Node.js ships with its own assertion module, assert. This module was created to serve Node's own internal testing purposes. Publicly exposing assert was largely considered to be a mistake, but Node was unable to remove it from the public API because the ecosystem had come to rely on it. Instead, the API was considered "locked" and the documentation actively discouraged its use. That all changed in early 2017, and assert is actively developed and maintained.

While all of this was going on, several popular userland assertion libraries came into existence. One of the most popular is chai. It exposes several styles of assertion APIs, including one that is very much like assert:

assert.notStrictEqual(3, '3', 'no coercion for strict equality');

Another style allows you to write assertions that almost resemble natural language:

expect([1, 2]).to.not.equal([1, 2]);

However, a problem was noted with some of chai's assertions. Using chai, it was easy to write incomplete assertions by forgetting to add () to function calls. This lead to the creation of @hapi/code, a more minimal assertion library created specifically for the hapi framework. It removed the use of getters, and required that assertions be proper function calls. It even provided APIs to detect incomplete assertions. These APIs are consumed by hapi's test runner, @hapi/lab to report such errors during testing.
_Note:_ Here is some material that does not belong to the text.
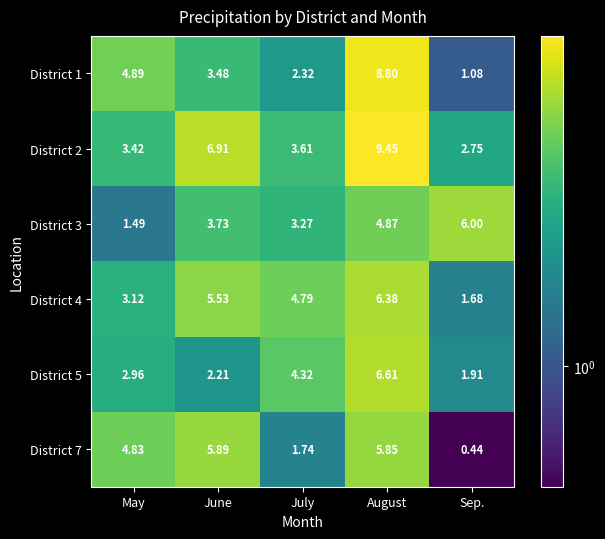

Which category has the lowest value across all series?

Sep.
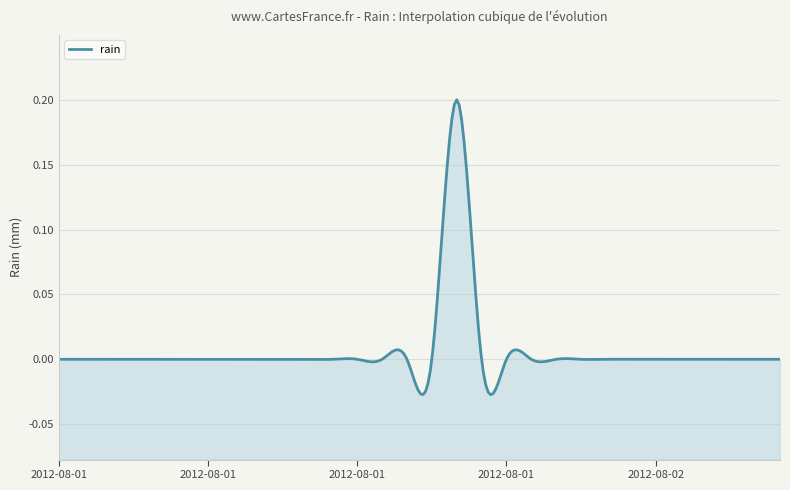

Which has a higher value, 2012-08-01 07:00 or 2012-08-01 00:00?

2012-08-01 07:00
For a bit of additional context, I was the lead maintainer of @hapi/code for approximately four years.

So, why assert?

  1. Personal preference. If you have a personal preference to use another library, then continue to do so. I don't recommend revisiting every test you've ever written just to change assertion libraries. I still have a lot of tests that use @hapi/code, but I've moved to assert for all new code, and generally migrate legacy code as I update it for other reasons.
  2. assert is built into the Node.js platform, and actively maintained. This reduces the need for an additional dependency. This leads to simpler projects, and removes a security vulnerability vector. The fact that assert is actively maintained as part of the Node runtime means that support for new language features generally shows up fairly quickly.
  3. assert has a simple API. Libraries like chai and @hapi/code tend to do a lot of magic under the hood. In 2014, I thought it was really cool to be able write assertions like English sentences. However, by 2018, I got tired of checking the documentation (for a library that I was maintaining!) to remember how some of the magic assertions worked, and how their behavior changed depending on if they were operating on objects vs. arrays vs. strings vs. primitives, etc. By comparison, the assert API can be more or less memorized fairly easily.
  4. It's pretty hard to write incomplete assertions with assert. Remember earlier when I said that @hapi/code was created because of chai's incomplete assertion problem? Remember how I said that @hapi/code has APIs for detecting incomplete assertions? You have to try pretty hard to write an incomplete assertion with assert, and therefore, you don't need APIs to detect them. Simplicity is a great thing!
  5. assert has access to more powerful APIs. As part of the Node.js runtime, assert can (and does) reach into the C++ binding layer and get information directly from V8. This is particularly useful in a language like JavaScript that makes it very hard to determine a variable's real data type. Userland libraries have to either guess, build on top of assert, or access the binding layer, which is dangerous, not supported, and going away in future versions of Node.

Conclusion

I hope you found this quick analysis useful. Again, if you're happy with your current assertion library, then keep using it. As the former maintainer of a userland assertion library, I have personally moved to using assert in new code, and have been happy with the decision.